Черняк словно конструирует в пространстве и времени сложнейшую, одному ему понятную модель спасения — модель спасенной жизни...

 

...— Командир, — тревожно предупредил Агеев, — осталось минут семь. Пора садиться, командир.

Кучеров перчаткой быстро потер щеки. Мудрят... Чего они мудрят? Что дальше? Время, время... «25» — посадочный курс?

— Штурман, начинаем снижение на прямой. — Даже голос, кажется, сел от усталости. Или уже нервы-нервишки? — Ракеты?

— Готов.

— Командир! — вскрикивает в наушниках Щербак. — Смотри слева, смотри!
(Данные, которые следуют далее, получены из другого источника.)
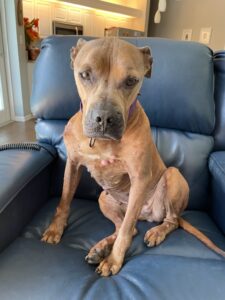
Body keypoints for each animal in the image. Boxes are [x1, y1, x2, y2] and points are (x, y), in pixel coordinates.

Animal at [41, 38, 225, 276]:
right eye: (85, 74)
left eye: (131, 81)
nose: (105, 118)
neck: (101, 142)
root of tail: (147, 214)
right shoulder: (72, 164)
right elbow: (64, 200)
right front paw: (55, 229)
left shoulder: (140, 178)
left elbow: (127, 230)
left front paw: (114, 260)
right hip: (104, 199)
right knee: (129, 226)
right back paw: (100, 248)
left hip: (172, 177)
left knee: (167, 221)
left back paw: (155, 233)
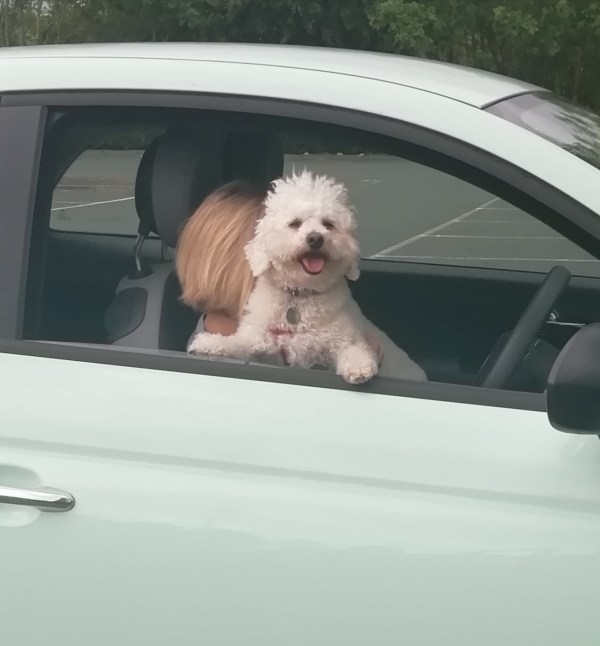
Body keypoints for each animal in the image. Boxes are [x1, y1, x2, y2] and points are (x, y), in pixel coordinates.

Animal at [188, 170, 380, 384]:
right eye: (294, 223)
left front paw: (358, 366)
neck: (299, 295)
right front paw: (208, 342)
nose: (315, 238)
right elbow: (237, 343)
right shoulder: (257, 339)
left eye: (328, 224)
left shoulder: (345, 339)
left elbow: (354, 350)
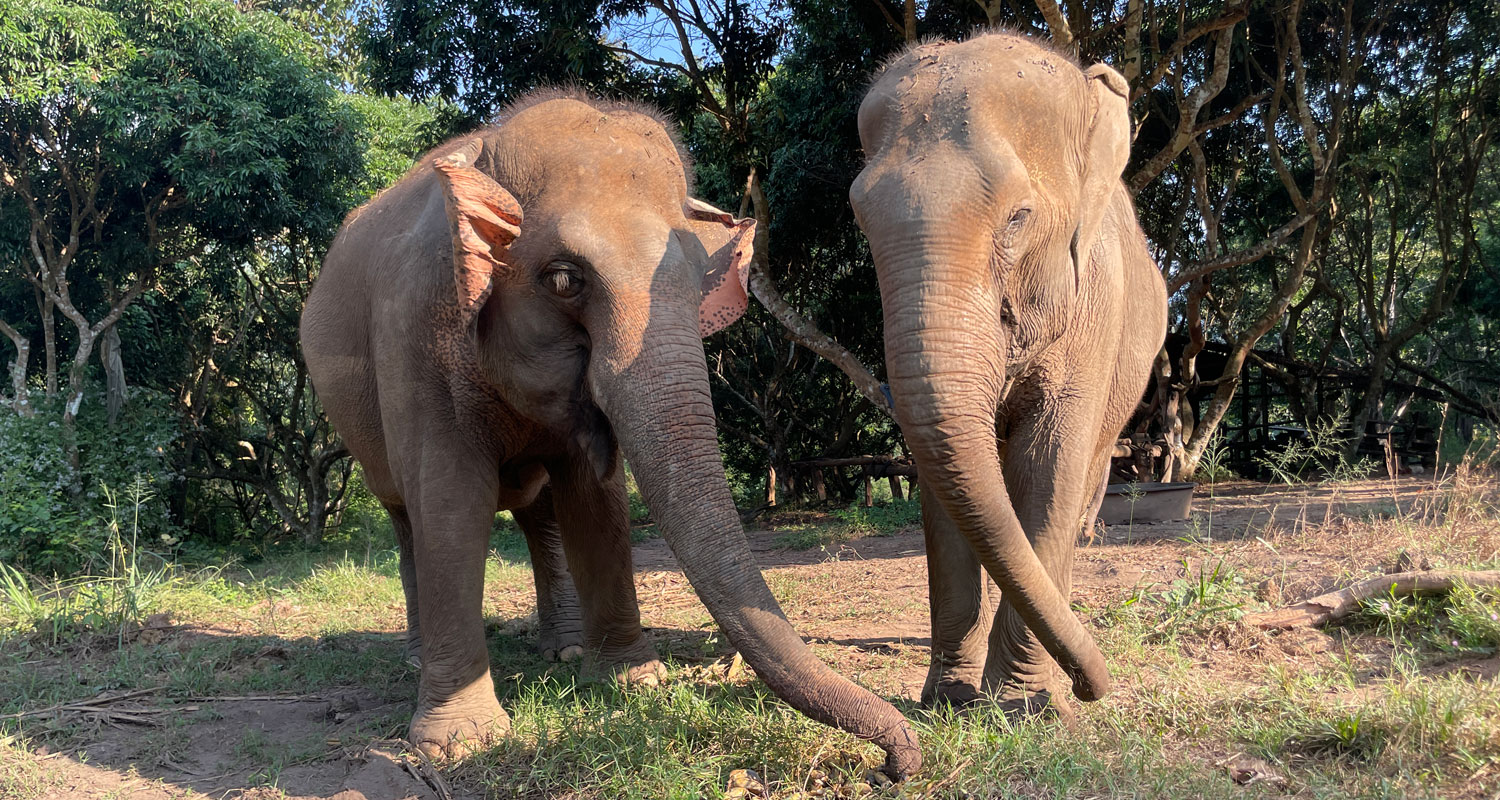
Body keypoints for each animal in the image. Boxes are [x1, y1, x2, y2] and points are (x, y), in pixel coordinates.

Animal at [852, 34, 1164, 711]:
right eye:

Рядом, то появляясь, то исчезая в разрывах в тумане, призраком висит-мелькает серебристый Ил-28.

— А этот откуда?

— Жорка! — хохочет Щербак. — Жорик, глянь, какой тебе почет, князь гор!

Ил-28 замигал фарами. На лице Щербака мелькают сполохи света.

— Пишет вызов, командир. Читаю... Жорка, наблюдай! Так... И-ду ли-де-ром зэпэтэ вни-зу лес... Во, парни, гробанулись бы! Так. Во-семь ми-нут вы-хо-дим за-пас-ной толчке строй па-рой дер-жись ме-ня кре-пче тэчека Ку-че-ров я Ца-рев де-ржи хвост пис-то-ле-том...

У Кучерова щиплет глаза — наверно, переутомление; он зло трет глаза кулаком — только этого сейчас не хватало... Георгий качает головой, ритмично ударяя кулаком в переборку; Машков прижался лицом к стеклам кабины и, не мигая, смотрит на самолет, висящий не более чем в двадцати — пятнадцати метрах. Кучеров негромко буднично приказывает:

— Закрылки, щитки, шасси — к выпуску. Всем приготовиться к посадке.

 

...— Метео?

— Есть метео.

— Подтвердите, не понял.

— Уходит, туман уходит! Работает ветер, три-четыре метра, восемьдесят градусов.

Генерал негромко сказал Тагиеву:

— Ну, вот теперь — самое главное. Командуйте запуск спасательным вертолетам. ПДГ — в воздух.

Тагиев включил микрофон:

— «Гранат-четыре»! Занять исполнительный. «Гранаты Сорок девятый, Пятидесятый... — он покосился на документы, — Пятьдесят третий и Пятьдесят шестой», вам запуск.

— Четвертый понял, выруливаю.

— «Гранат Сорок девятый» понял. Запуск разрешили.

— Полсотни третий — запускаюсь.

— Полсотни шестой — запускаюсь.

Окна уже тряслись от рева моторов. В открытую дверь хорошо был слышен своеобразный звук работы вертолетов: длинные свистящие хлопки под аккомпанемент слитного басовитого рокотания.

Тагиев повернулся к генералу:

— Товарищ генерал-майор, прошу «добро» вылететь на вертолете.

— Первый раз слышу, чтоб руководитель полетов вылетал сам. — Генерал надвинул фуражку на лоб и почти улыбнулся: — Вы полагаете, меня там будет недостаточно? Работайте, майор, действуйте!

Включился динамик, донеслись переговоры истребительного аэродрома:

— «Вышка-один», я «Вымпел-шесть». Дальность... Шасси выпущено, щитки выпущены, зеленые горят, на курсе, на глиссаде, прошу посадку.

— Шестому «Вышка-один». Полоса занята. Посадку запрещаю, станьте в круг.

— Понял...

Тагиев перещелкнул тумблером.

— Отправляйте Четвертого, «Старт», — приказал он.

— «Гранату-четыре», — тут же раздалось в динамике. — Вам взлет.

— Понял, — пробасил динамик. — Разрешили. Взлетаю.

Тагиев был спокоен. Сама атмосфера аэродрома стала такой, какой она должна быть. Аэродром жил — значит, все шло, как надо, и будет идти именно так — как надо.